DATA FOR THIS EXERCISE Start Marker
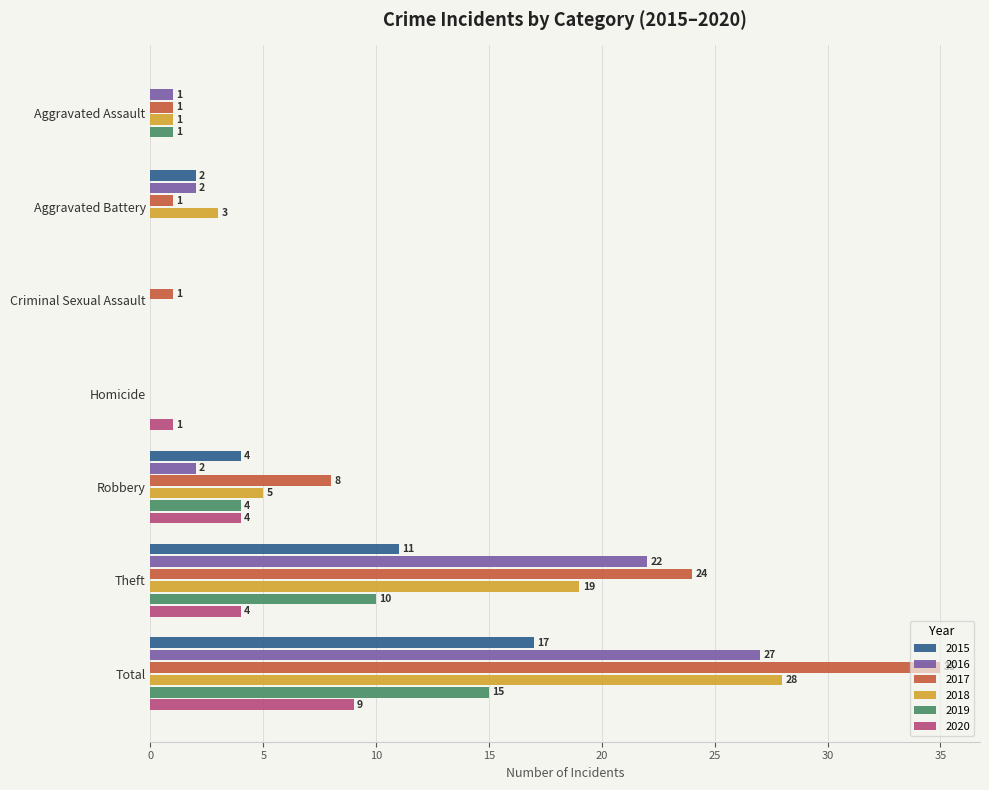

How many positive values does the 2018 series have?

5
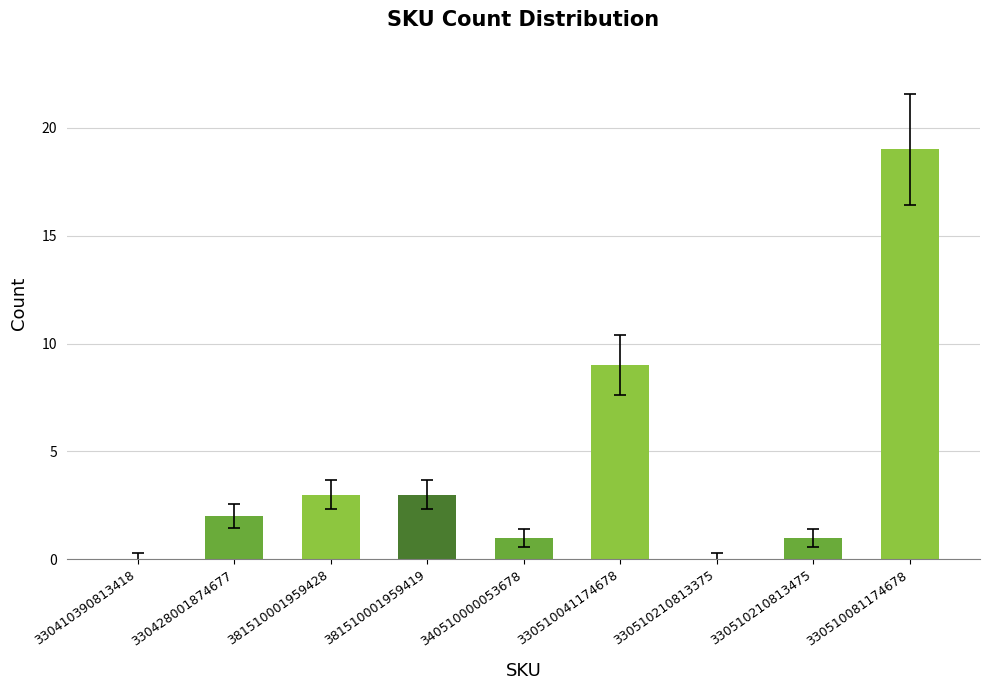

Count the number of data series in this chart.

1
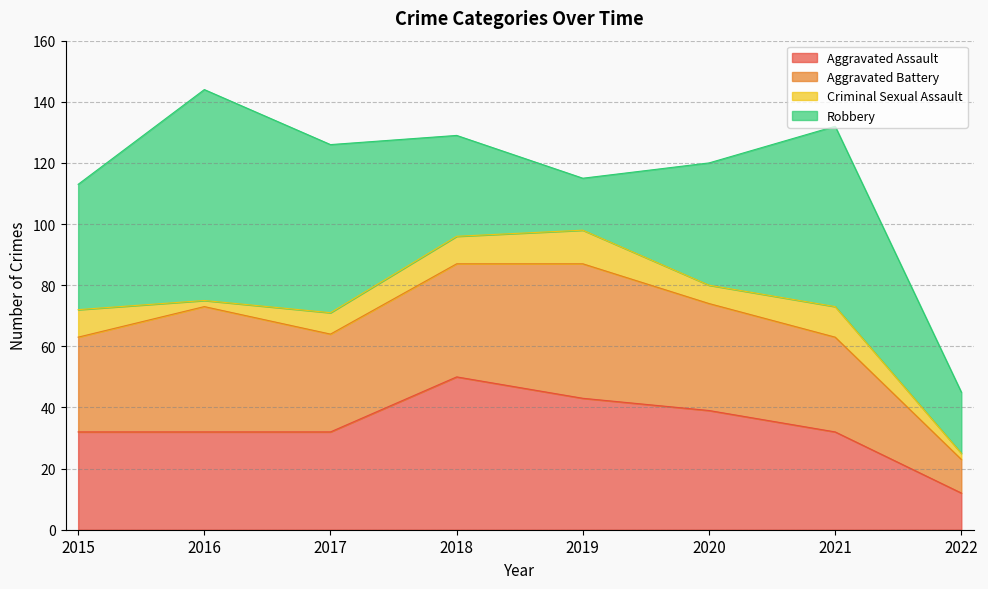

Which category has the highest value in the Criminal Sexual Assault series?

2019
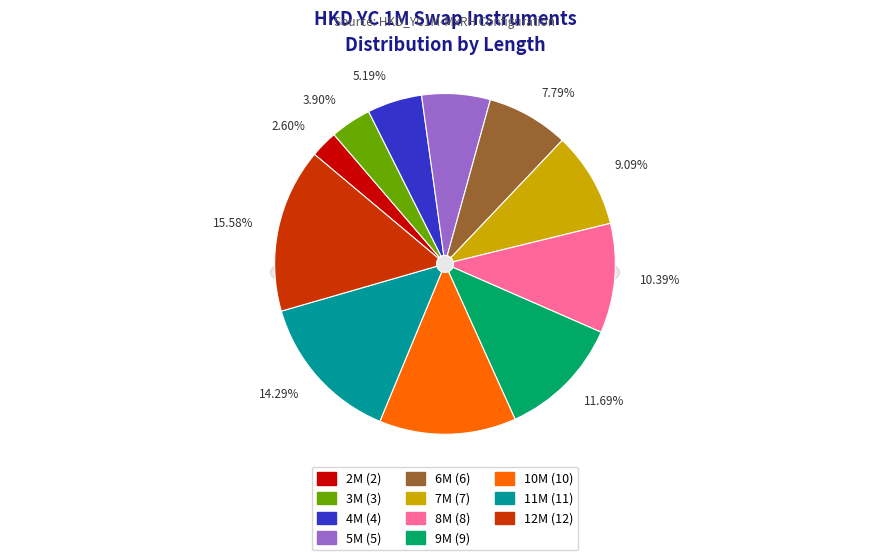

Is there any slice that represents more than half of the pie?

No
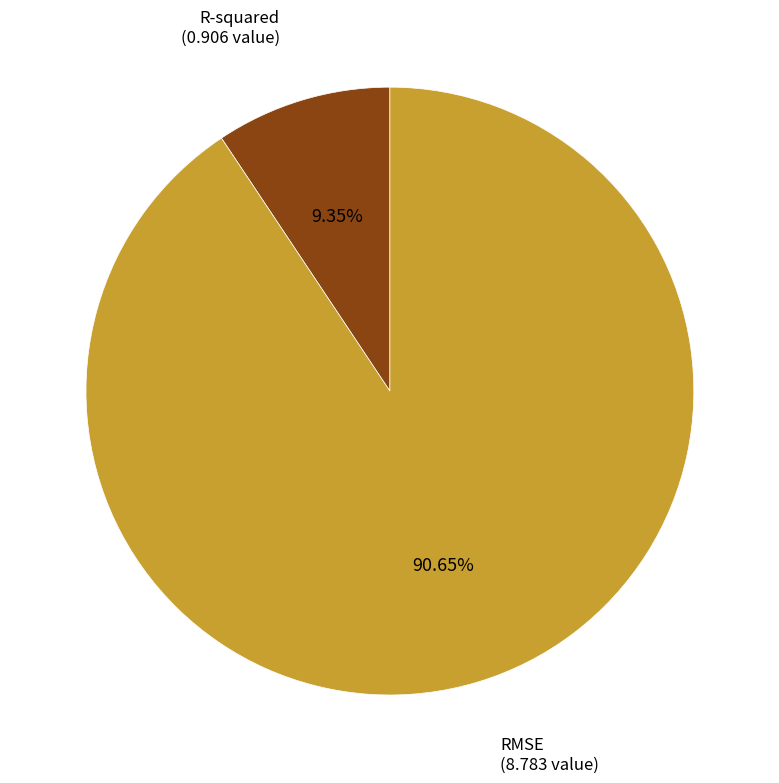

Is there any slice that represents more than half of the pie?

Yes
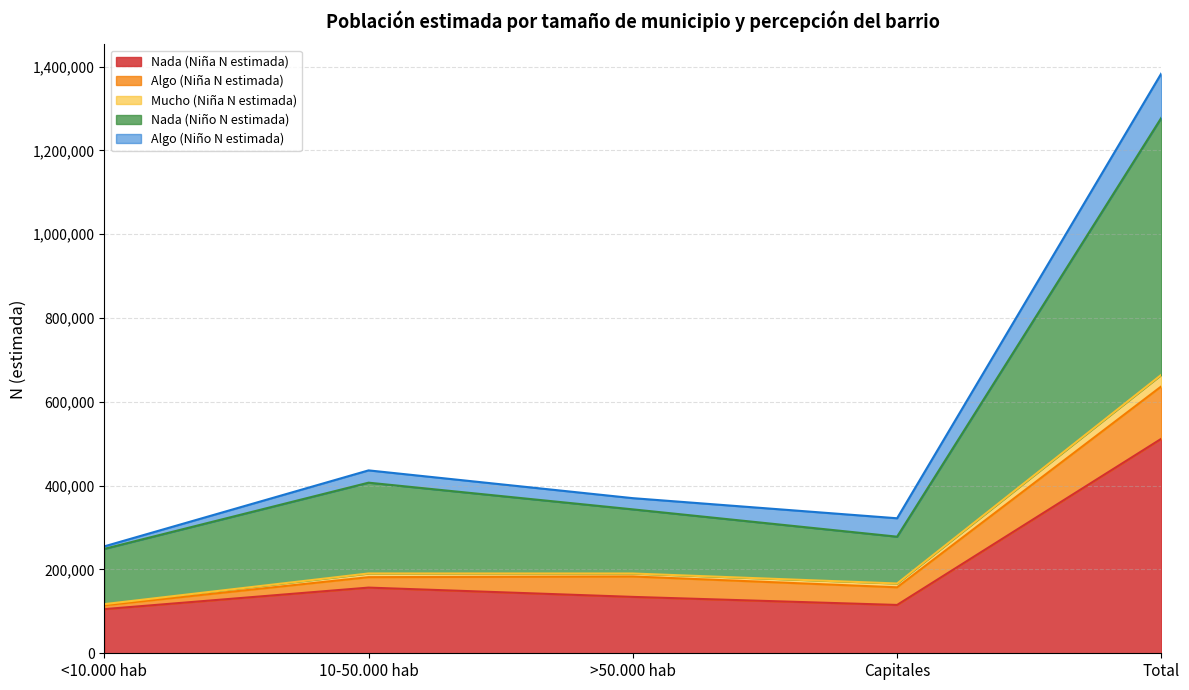

Between Total and <10.000 hab, which is larger?

Total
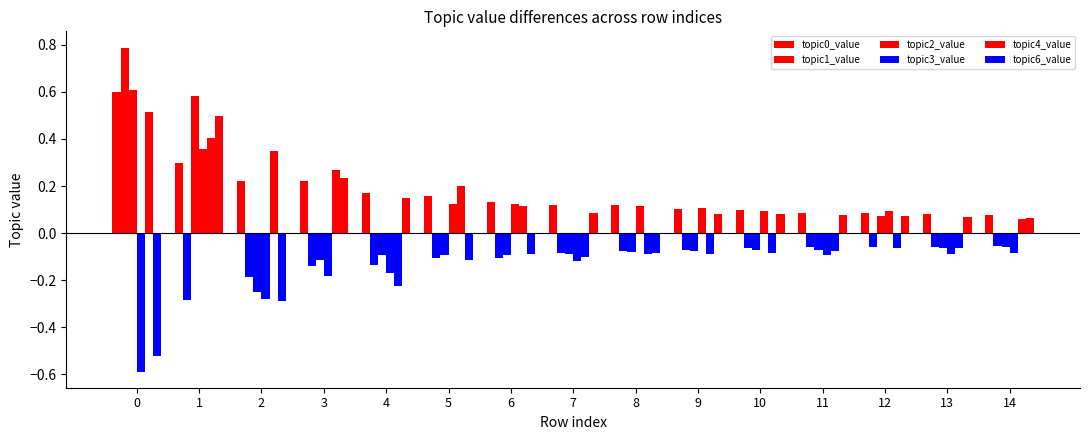

The topic6_value series shows 0.1 at 10. True or false?

True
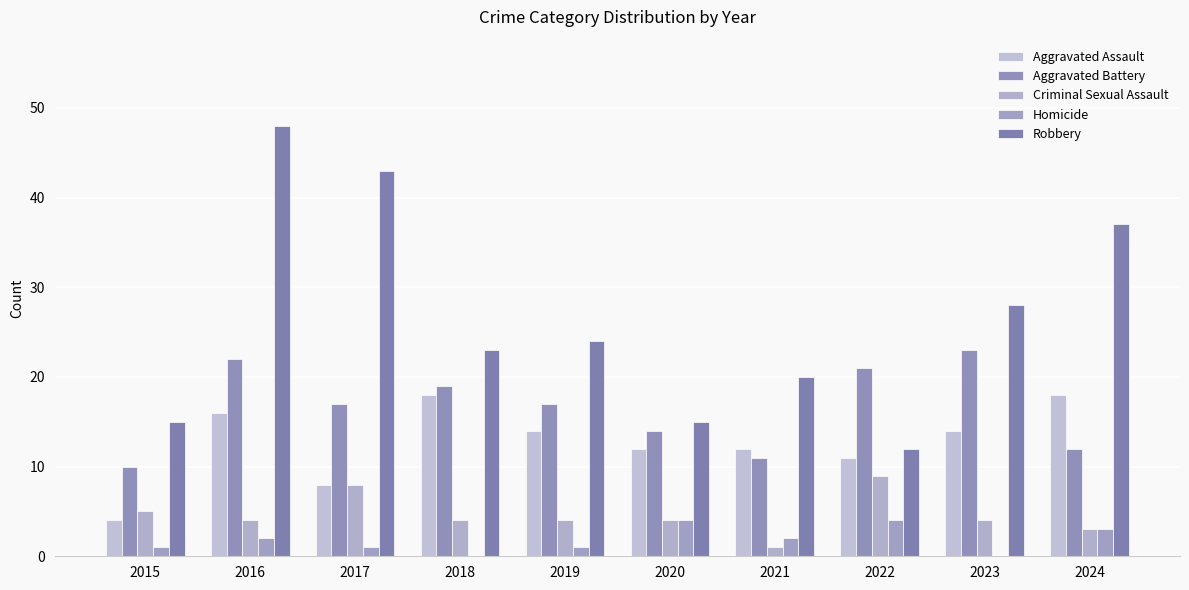

The value of Criminal Sexual Assault at 2018 is 4. True or false?

True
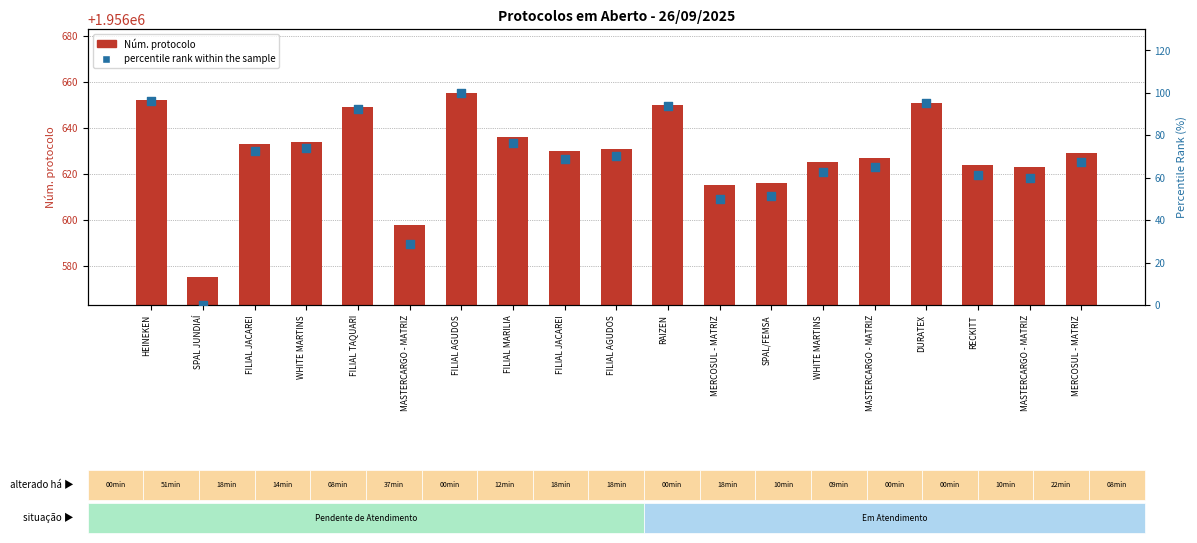

Is the value of Núm. protocolo at FILIAL MARILIA greater than the value of percentile rank within the sample at MERCOSUL - MATRIZ?

Yes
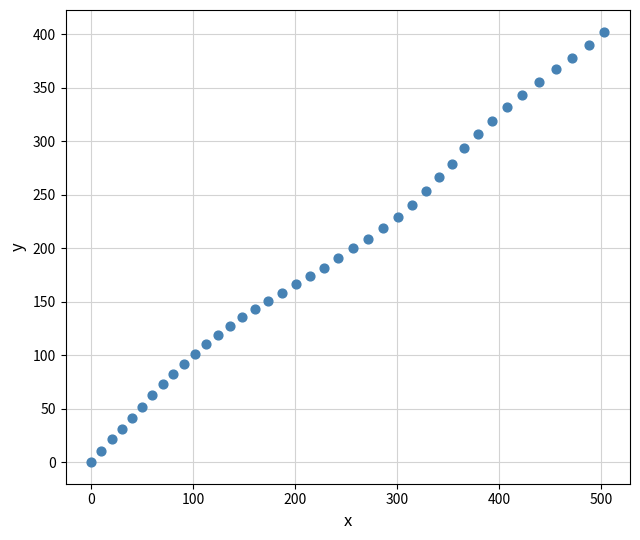

What is the range of Y values (max minus min)?

402.5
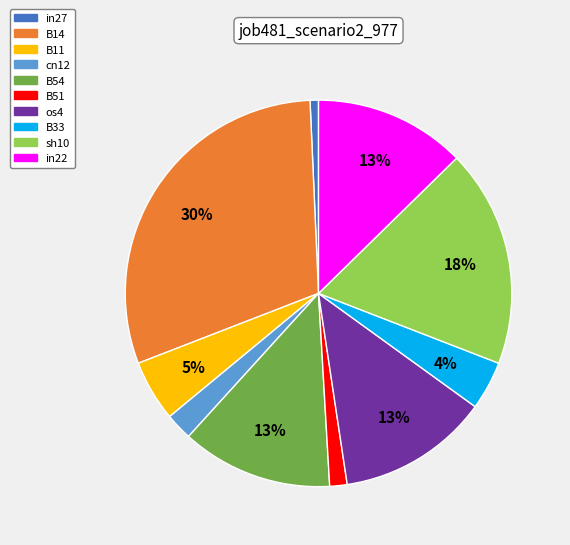

Is it true that B11 is 12% of the pie?

False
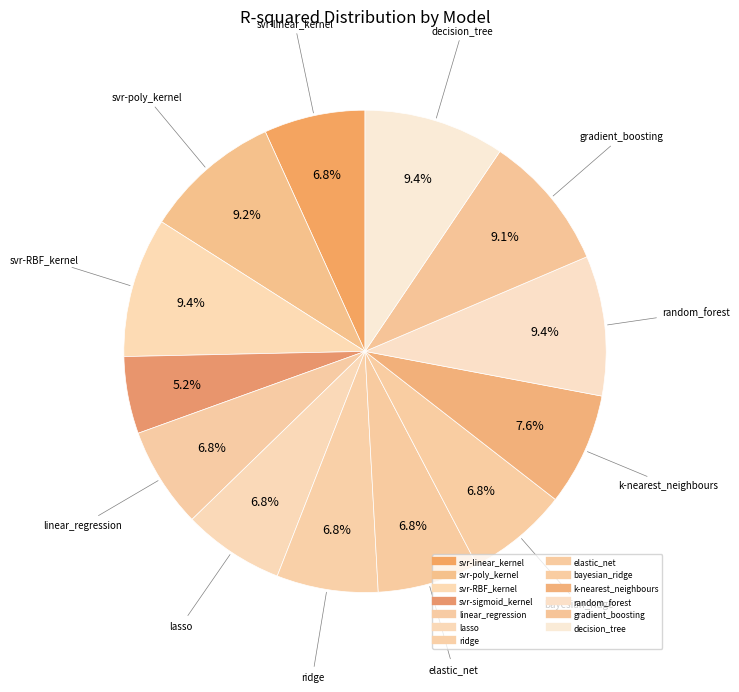

How many segments does this pie chart have?

13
DATA FOR THIS EXERCISE End Marker
• WHAT YOU WILL DO: Rename "Criminal Sexual Assault" to "Reported Assault" and write out every row again with nothing else changed. Leave the pictures out.

• WRITTEN RESPONSE:
How many positive values does the 2018 series have?

5

Count the number of data series in this chart.

1

Which category has the highest value in the Reported Assault series?

2019

Is there any slice that represents more than half of the pie?

No

Is there any slice that represents more than half of the pie?

Yes

Between Total and <10.000 hab, which is larger?

Total

The topic6_value series shows 0.1 at 10. True or false?

True

The value of Reported Assault at 2018 is 4. True or false?

True

Is the value of Núm. protocolo at FILIAL MARILIA greater than the value of percentile rank within the sample at MERCOSUL - MATRIZ?

Yes

What is the range of Y values (max minus min)?

402.5

Is it true that B11 is 12% of the pie?

False

How many segments does this pie chart have?

13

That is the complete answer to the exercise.